Monday, January 21, 2013

7 Quick Takes: Breastfeeding Edition

So a friend of mine posted an article entitled 6 Reasons to Stop Breastfeeding the other day. And although I am all about women as individuals making good choices for their families, honestly, I found the the post troublesome.... So I thought I'd put some positivity out there, and highlight reasons to persevere in breastfeeding.

Because it's nutritionally superior. If your parents were anything like mine, they worked their butts off so I could have the very best - of education, nutrition, love, support. So why wait till your child is learning their ABCs? The best for their growing bodies is breastmilk! It's specially formulated for that child at that moment in time - your body produces specialized milk with all the good stuff they need to gain weight and brain development. It's the infant version of eating their wheaties!!

These are the days of miracle and wonder by the incomparable Amanda Greavette

It's free. Gotta admit, I can be a lil' cheap. And this stuff isn't only awesome, my body just makes it. Laying aside the cost of breast pads (for leaking) and some specialized wardrobe pieces (nursing turtle neck, anyone?), it doesn't cost anything. Well you do have to drink a lot of water. But that's free too, so n/m.

It's a miracle. Correct me if I'm wrong here, but I don't think there is any other situation wherein your body starts leaking a liquid and it's actually GOOD - for you and for someone else! Lactation is something sort of crazy and miraculous that I can do - it makes me feel very womanly (and slightly bad-ass).

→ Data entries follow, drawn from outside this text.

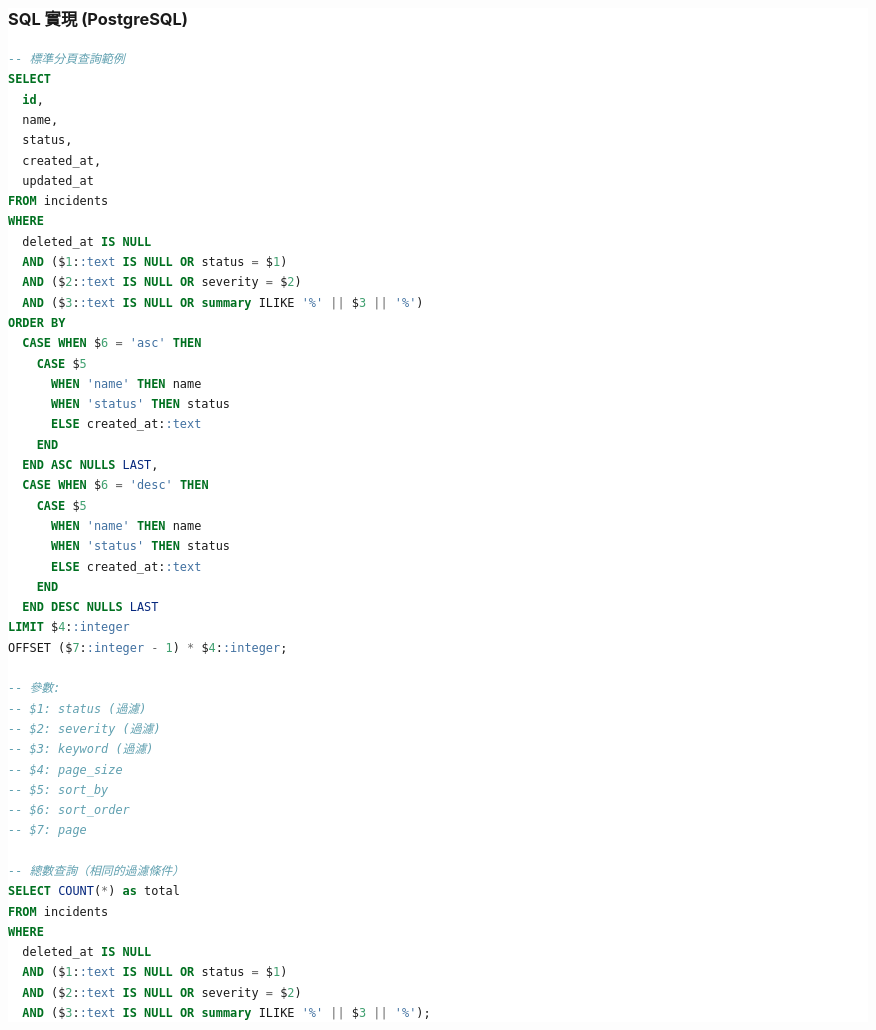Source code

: ### SQL 實現 (PostgreSQL)

```sql
-- 標準分頁查詢範例
SELECT
  id,
  name,
  status,
  created_at,
  updated_at
FROM incidents
WHERE
  deleted_at IS NULL
  AND ($1::text IS NULL OR status = $1)
  AND ($2::text IS NULL OR severity = $2)
  AND ($3::text IS NULL OR summary ILIKE '%' || $3 || '%')
ORDER BY
  CASE WHEN $6 = 'asc' THEN
    CASE $5
      WHEN 'name' THEN name
      WHEN 'status' THEN status
      ELSE created_at::text
    END
  END ASC NULLS LAST,
  CASE WHEN $6 = 'desc' THEN
    CASE $5
      WHEN 'name' THEN name
      WHEN 'status' THEN status
      ELSE created_at::text
    END
  END DESC NULLS LAST
LIMIT $4::integer
OFFSET ($7::integer - 1) * $4::integer;

-- 參數:
-- $1: status (過濾)
-- $2: severity (過濾)
-- $3: keyword (過濾)
-- $4: page_size
-- $5: sort_by
-- $6: sort_order
-- $7: page

-- 總數查詢（相同的過濾條件）
SELECT COUNT(*) as total
FROM incidents
WHERE
  deleted_at IS NULL
  AND ($1::text IS NULL OR status = $1)
  AND ($2::text IS NULL OR severity = $2)
  AND ($3::text IS NULL OR summary ILIKE '%' || $3 || '%');
```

Mother and Child by Mary Cassat

It's good for me. Although losing weight due to breastfeeding may be a myth (especially if you eat like poop because you think you can get away with it), breastfeeding does lessen your risk of cancer! It also sends all sort of awesome messages to your body to shrink the uterus back to its normal pre-baby size, to not ovulate for a while, and to love the little baby in your arms (thanks to that hormone oxytocin which is released when you nurse). This means that nursing can also help lessen PPD, although I certainly understand it can also make it worse for some women and am not pushing it as a cure-all for this very serious issue.

This time is so short. The fact is, my baby won't be a baby forever. I have such a small window of time to nurture her in this special way! Even if I am so blessed to have more babies to nurse, this is her time to have me loving her in such an intimate way. When she looks up at me and smiles, or pulls back to have a little chat during her snack, my heart melts as I realize, this won't last. Soon it'll be sippy cups and goldfish. So is it such a huge sacrifice to make for her for a year, maybe two? I don't think so, but even if it is...

Sacrifice is good for me. It is not good for me to get my way too much of the time - then I start mistaking my will for God's will, and begin to think I am really hot stuff. I need to have other people around me, daily, who call me to 'die to self' - because it makes me stop thinking of myself, and become a servant of others, just like Christ. Breastfeeding forces my husband and I to see our bodies not as our own sensory wish-fulfillers, but as holy temples consecrated to God, that we use to serve one another and our families out of mutual respect and love. My body changes, and that kills my vanity; my time commitment to my husband changes, and that kills both of our selfishness in our relationship; my ability to do whatever I want changes, and that kills my possessiveness over my time.

I'm not claiming that breastfeeding is alway easy or fun or always feels great. But I think that's a good thing - it makes me realize that my vocation is hard, but good, and worth doing. I am a mother and that is a rough job. But I am called to this great adventure and with every nursing session, diaper change, patient word, kind smile, I am forming my soul and my daughter's.

Statue of Mary nursing Jesus at the Basilica of Santa Maria Maggiore


  1. Great post!! I tend to think breastfeeding gets so much easier after the first few weeks. Although, I love what you say about sacrifice being good..that is SO true.

  2. As the friend who posted the article and read your blog, I thought "wow, was it that bad of an article?" So I went back and reread it and still stand by the fact that it's a personal decision and it's OKAY to feel this way. This woman breastfed both children and was simply voicing her opinion (as you did above) about her personal feelings. It's not always easy and sometimes in life we feel like we need a change of pace, especially w/a toddler running around and having zero time for ourselves or our husbands. Sorry I offended you w/my opinion.

    1. I am sorry if I came across as offended or upset!
      All women have feelings about breast feeding (all moms anyway) and those feelings are legitimate, whatever they are.

      But I wanted to put a positive voice out there. Before I had Zuzu, I was terrified that breast feeding would suck. I read a lot of negativity and it got in my head; I had to push past a lot of that to have a successful nursing relationship. So I wanted this post to highlight some great things about nursing to give encouragement when it gets rough.